"WE HAVE MET before, haven't we, Mr. Gasparoli?" "Yes, we have." Three weeks into Terri Stokes's libel trial against WCCO-TV (Channel 4) et al., it was time for former 'CCO investigative reporter Tom Gasparoli to get grilled by plaintiff's attorney Joe Friedberg. Off Beat, naturally, was in Judge David Doty's U.S. district courtroom to see the fur fly. (Stokes, you may recall, was the subject of a Gasparoli-produced 1994 "Dimension" report in which an Anoka County homicide investigator named her as the sole suspect in the 1993 murder of her husband, a 3M Company exec who was shot twice in the head while he slept. Stokes, who was never charged, has sued the investigator and CBS affiliate 'CCO.) "You are what is called an investigative reporter, aren't you?" Friedberg queried in a patronizing attempt to get Gaspo to admit he hadn't done his homework. The star witness, who these days is working as a freelance journalist in Chapel Hill, North Carolina, was seemingly unfazed by the attorney's verbal jousting, conceding that he is indeed an investigative reporter but responding to most questions with several seconds of silence followed by a "maybe" or an "I can't recall." Gasparoli says he can't comment on the proceedings until there's a verdict, but according to a source close to the case, both men were looking forward to the showdown, in large part because they'd collaborated in the past as reporter and deep-throat source. "Tom knew this was going to be an important moment in the trial," the source says. "And because he knows and respects Joe's take-no-prisoners style, he was actively preparing to defend himself with vigor." The case is expected to go to the jury later this week.
Now Hear This
AN INVETERATE RADIO dial surfer, Off Beat's ears pricked up at a promo being aired these days on local rock station KS95 (KSTP-FM 94.5): "No scrub," the voiceover intones. "No diggity. And nothing that involves getting jiggy." Huh. We always thought "The best variety of the Eighties, Nineties, and today" was a pretty colorless motto. Nice of them to remind us.

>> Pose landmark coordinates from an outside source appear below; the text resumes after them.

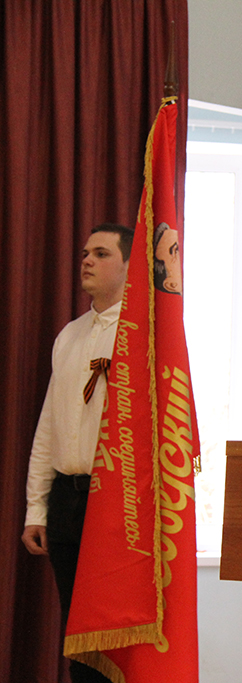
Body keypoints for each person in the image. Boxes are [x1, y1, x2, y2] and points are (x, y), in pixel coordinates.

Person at [22, 223, 134, 683]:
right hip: (67, 500)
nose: (86, 260)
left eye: (101, 253)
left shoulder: (143, 338)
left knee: (116, 636)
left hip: (119, 504)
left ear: (129, 266)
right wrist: (36, 509)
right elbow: (49, 427)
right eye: (86, 252)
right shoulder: (69, 335)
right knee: (78, 636)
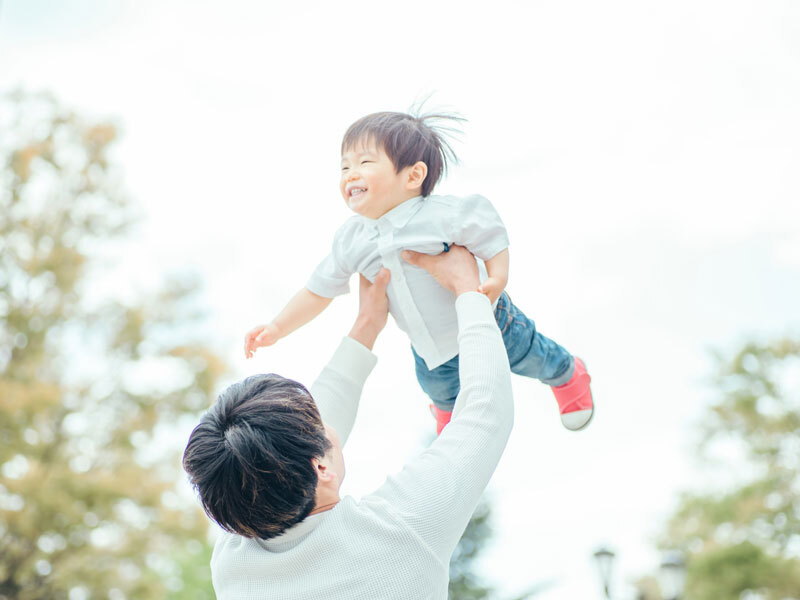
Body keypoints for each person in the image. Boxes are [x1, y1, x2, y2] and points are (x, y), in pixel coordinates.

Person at [184, 246, 514, 599]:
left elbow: (276, 457)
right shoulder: (402, 529)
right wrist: (468, 290)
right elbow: (486, 411)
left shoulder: (234, 565)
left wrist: (367, 325)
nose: (327, 423)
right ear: (321, 466)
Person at [244, 111, 593, 433]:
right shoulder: (352, 238)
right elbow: (317, 290)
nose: (351, 173)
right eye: (344, 166)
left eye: (365, 162)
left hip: (492, 322)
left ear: (413, 175)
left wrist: (498, 277)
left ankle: (566, 374)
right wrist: (277, 327)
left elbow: (490, 233)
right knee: (440, 389)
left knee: (531, 356)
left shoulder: (440, 215)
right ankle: (445, 412)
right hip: (429, 348)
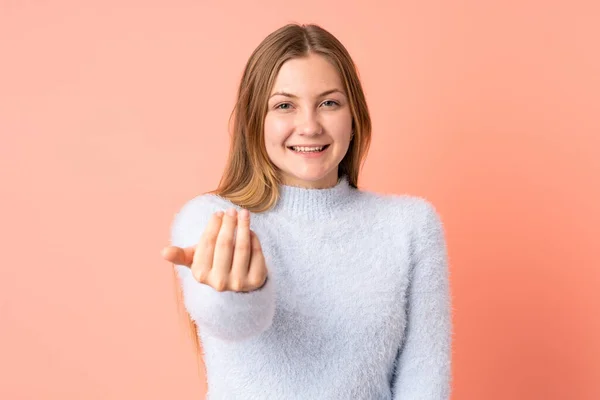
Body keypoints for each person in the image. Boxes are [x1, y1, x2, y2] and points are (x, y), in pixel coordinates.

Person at [161, 23, 452, 400]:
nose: (310, 126)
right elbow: (231, 323)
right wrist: (237, 291)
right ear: (256, 121)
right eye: (285, 106)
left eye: (329, 103)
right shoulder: (212, 218)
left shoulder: (411, 226)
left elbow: (425, 383)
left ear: (354, 116)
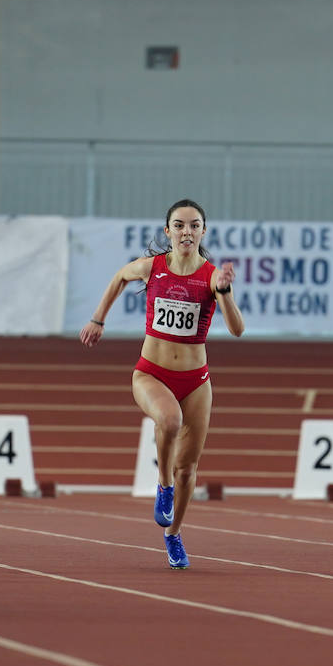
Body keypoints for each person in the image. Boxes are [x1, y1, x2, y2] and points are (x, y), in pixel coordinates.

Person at [80, 199, 244, 569]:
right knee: (169, 420)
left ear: (203, 231)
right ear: (167, 231)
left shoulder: (211, 276)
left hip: (196, 381)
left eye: (194, 225)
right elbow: (120, 276)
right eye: (180, 225)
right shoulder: (152, 268)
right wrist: (98, 319)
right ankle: (163, 485)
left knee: (190, 469)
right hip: (151, 373)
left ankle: (173, 535)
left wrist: (225, 293)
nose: (187, 231)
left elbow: (236, 330)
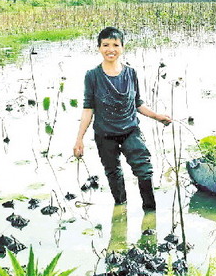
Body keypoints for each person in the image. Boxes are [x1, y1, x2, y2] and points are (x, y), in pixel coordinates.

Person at [73, 27, 172, 210]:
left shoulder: (131, 73)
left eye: (115, 45)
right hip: (105, 134)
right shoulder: (92, 76)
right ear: (99, 48)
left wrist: (158, 116)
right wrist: (79, 139)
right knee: (113, 173)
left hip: (130, 131)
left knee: (144, 169)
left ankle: (149, 214)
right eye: (106, 45)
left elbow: (137, 104)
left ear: (122, 47)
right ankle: (121, 209)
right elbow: (88, 109)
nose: (111, 49)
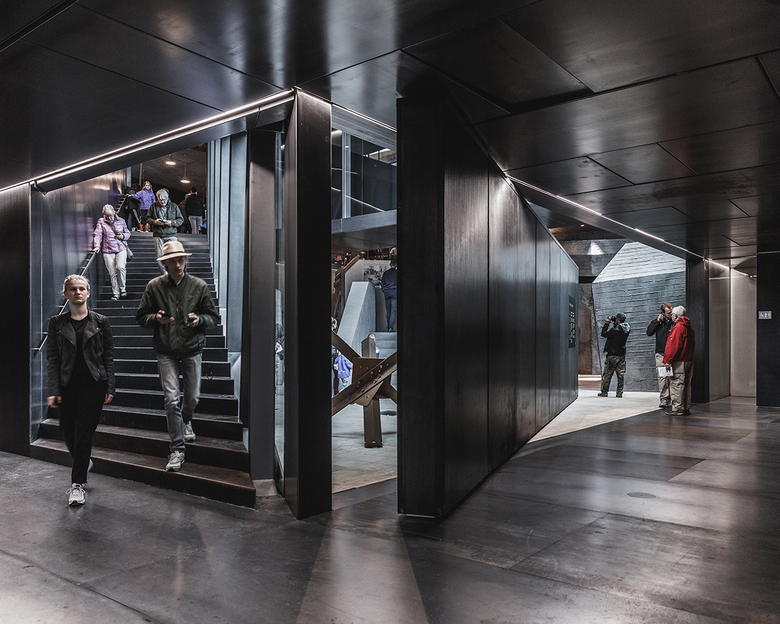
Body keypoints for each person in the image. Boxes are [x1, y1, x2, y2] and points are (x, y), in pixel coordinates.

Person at [135, 241, 220, 472]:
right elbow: (141, 317)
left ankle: (186, 420)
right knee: (171, 399)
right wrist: (156, 318)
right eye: (172, 261)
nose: (178, 264)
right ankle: (177, 449)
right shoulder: (154, 286)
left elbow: (213, 317)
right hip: (166, 350)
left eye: (181, 259)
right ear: (165, 263)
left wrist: (199, 320)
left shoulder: (199, 286)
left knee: (192, 398)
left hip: (192, 348)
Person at [47, 275, 115, 506]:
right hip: (67, 385)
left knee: (83, 433)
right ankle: (83, 461)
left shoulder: (101, 322)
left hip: (94, 385)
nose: (78, 292)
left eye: (81, 288)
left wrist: (110, 385)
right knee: (68, 432)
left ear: (88, 292)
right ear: (66, 294)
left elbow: (108, 356)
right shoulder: (57, 323)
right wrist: (54, 388)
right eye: (73, 289)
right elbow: (53, 358)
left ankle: (77, 485)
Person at [92, 204, 131, 300]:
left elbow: (128, 232)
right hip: (108, 250)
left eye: (111, 215)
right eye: (107, 216)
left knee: (120, 267)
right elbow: (98, 234)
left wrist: (123, 236)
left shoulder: (121, 221)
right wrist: (97, 246)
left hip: (121, 248)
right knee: (112, 273)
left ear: (114, 212)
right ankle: (116, 293)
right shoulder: (101, 222)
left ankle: (122, 288)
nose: (109, 218)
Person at [663, 305, 695, 416]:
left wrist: (668, 360)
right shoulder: (689, 328)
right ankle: (686, 407)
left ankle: (677, 408)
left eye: (672, 314)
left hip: (679, 361)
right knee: (686, 385)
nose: (671, 316)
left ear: (676, 316)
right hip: (689, 360)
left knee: (677, 384)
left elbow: (674, 346)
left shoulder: (678, 328)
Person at [146, 188, 184, 274]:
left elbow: (181, 220)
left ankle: (172, 274)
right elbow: (147, 218)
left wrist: (171, 222)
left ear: (167, 198)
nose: (162, 202)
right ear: (157, 198)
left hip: (171, 234)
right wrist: (155, 222)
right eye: (160, 200)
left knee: (173, 256)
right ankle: (166, 275)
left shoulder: (174, 206)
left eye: (164, 200)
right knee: (160, 257)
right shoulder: (153, 206)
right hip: (158, 234)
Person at [646, 302, 675, 408]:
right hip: (661, 353)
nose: (670, 315)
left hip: (672, 354)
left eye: (671, 313)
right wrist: (657, 322)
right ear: (662, 313)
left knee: (671, 377)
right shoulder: (658, 322)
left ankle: (672, 398)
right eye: (668, 313)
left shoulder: (674, 322)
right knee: (662, 377)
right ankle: (664, 398)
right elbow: (649, 332)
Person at [598, 313, 630, 398]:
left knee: (607, 375)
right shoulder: (627, 329)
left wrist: (607, 323)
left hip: (612, 355)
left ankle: (604, 392)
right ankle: (619, 393)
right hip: (621, 355)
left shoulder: (614, 330)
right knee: (620, 375)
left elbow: (603, 333)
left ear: (618, 320)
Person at [380, 257, 397, 331]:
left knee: (388, 311)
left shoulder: (386, 273)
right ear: (396, 265)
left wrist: (384, 290)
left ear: (390, 264)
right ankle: (390, 327)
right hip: (395, 292)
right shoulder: (397, 273)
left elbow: (382, 284)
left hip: (387, 292)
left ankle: (388, 327)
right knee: (393, 310)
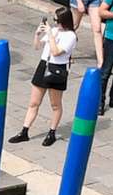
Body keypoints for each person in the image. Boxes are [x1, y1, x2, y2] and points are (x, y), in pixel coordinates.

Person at [16, 9, 73, 148]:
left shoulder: (70, 36)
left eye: (57, 21)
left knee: (55, 104)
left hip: (57, 69)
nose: (54, 23)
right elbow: (37, 47)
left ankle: (52, 132)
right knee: (34, 102)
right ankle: (25, 130)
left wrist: (50, 35)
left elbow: (56, 52)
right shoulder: (53, 31)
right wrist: (37, 34)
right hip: (44, 65)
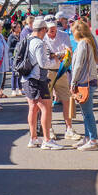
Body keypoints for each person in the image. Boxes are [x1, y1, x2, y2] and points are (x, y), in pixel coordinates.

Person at [24, 19, 63, 150]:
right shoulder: (39, 43)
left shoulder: (27, 39)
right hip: (38, 79)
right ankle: (47, 140)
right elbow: (43, 64)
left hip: (26, 78)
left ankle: (33, 138)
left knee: (33, 108)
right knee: (46, 107)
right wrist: (56, 61)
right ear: (43, 30)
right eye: (45, 30)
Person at [44, 19, 81, 140]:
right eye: (49, 28)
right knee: (47, 103)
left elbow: (69, 52)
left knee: (67, 99)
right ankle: (49, 129)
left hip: (61, 71)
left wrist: (55, 55)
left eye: (53, 27)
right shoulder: (42, 37)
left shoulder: (63, 35)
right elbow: (46, 55)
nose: (52, 30)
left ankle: (69, 129)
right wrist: (59, 54)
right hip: (47, 72)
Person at [68, 20, 98, 151]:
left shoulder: (82, 44)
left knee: (87, 113)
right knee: (86, 112)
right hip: (89, 81)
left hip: (83, 82)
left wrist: (73, 81)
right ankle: (88, 137)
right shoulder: (89, 43)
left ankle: (92, 139)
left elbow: (78, 66)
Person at [8, 22, 23, 96]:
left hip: (20, 57)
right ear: (14, 28)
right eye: (18, 27)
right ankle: (13, 89)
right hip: (13, 57)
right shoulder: (11, 37)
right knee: (14, 73)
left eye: (20, 27)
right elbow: (9, 48)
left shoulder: (21, 36)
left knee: (20, 73)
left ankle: (20, 89)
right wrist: (17, 48)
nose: (19, 28)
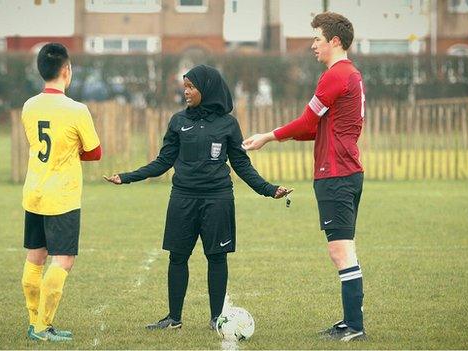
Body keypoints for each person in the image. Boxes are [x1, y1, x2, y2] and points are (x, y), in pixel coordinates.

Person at [104, 64, 291, 331]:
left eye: (191, 87)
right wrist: (128, 176)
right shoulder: (178, 122)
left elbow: (242, 164)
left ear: (207, 88)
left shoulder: (228, 124)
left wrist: (269, 189)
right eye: (185, 87)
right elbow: (163, 161)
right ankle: (173, 319)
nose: (186, 92)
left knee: (217, 257)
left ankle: (217, 319)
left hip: (218, 199)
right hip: (182, 198)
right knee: (177, 257)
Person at [242, 12, 366, 341]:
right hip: (345, 172)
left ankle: (354, 326)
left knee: (340, 251)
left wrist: (268, 135)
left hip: (336, 174)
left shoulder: (336, 75)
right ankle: (350, 322)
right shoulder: (349, 74)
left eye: (317, 39)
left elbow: (307, 122)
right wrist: (275, 137)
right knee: (344, 249)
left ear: (334, 41)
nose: (313, 45)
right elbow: (316, 129)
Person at [20, 43, 102, 342]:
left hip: (34, 191)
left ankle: (33, 322)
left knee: (35, 256)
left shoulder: (29, 106)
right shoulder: (77, 110)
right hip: (62, 195)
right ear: (66, 71)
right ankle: (43, 326)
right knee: (64, 259)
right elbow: (94, 152)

STILL CHEWING ON last week's Apple-oriented Browser stories? Off Beat recently got a call from a U S West phone solicitor who was hawking Online Call Alert--a combination call-waiting and caller-ID feature for folks who frequent the Internet and have only one phone line. If someone tries to call while you're online, a window pops up on your computer screen saying who it is and offering to let you answer the call through the computer, ignore it, or transfer it to voice mail. The cost: $9.95 per month, plus an $8.50 installation fee--far less than the $22 price tag for a second phone line. (Of course, it only works with U S West's proprietary Internet access service, which costs $19.95 per month.) When we still hadn't hung up on her, our interlocutor paused for breath and asked, "Do you have a computer at home?" Yep, Off Beat replied. "Is it a PC or a Mac-based system?" What difference does that make? Well, turns out that if you answer "Mac" to the second question, end of phone call. "Online Call Alert is not available for Macs," confirms Kim Bothun, U S West's public relations manager for Minnesota. Bothun notes that the Denver-based Baby Bell currently offers the service in only two markets (the other is Omaha), and she adds, "We're growing the product step by step, and in these first steps it makes sense to offer it in a way that reaches the most people. But I'm sure we'll look at the Mac market going forward." Well, maybe. The technology behind Online Call Alert comes courtesy of a company called eFusion Inc. From his office in Beaverton, Oregon, eFusion communications director Dewey Kelly tells Off Beat that you can't hook up your brand-spanking-new iMac because there's no Mac-compatible software for H.323, the standard technology for so-called Internet telephony applications. And users shouldn't hold their breath, says Kelly; he has sensed little interest from Apple in the market and doesn't see any new software on the horizon. An Apple spokesperson had no comment.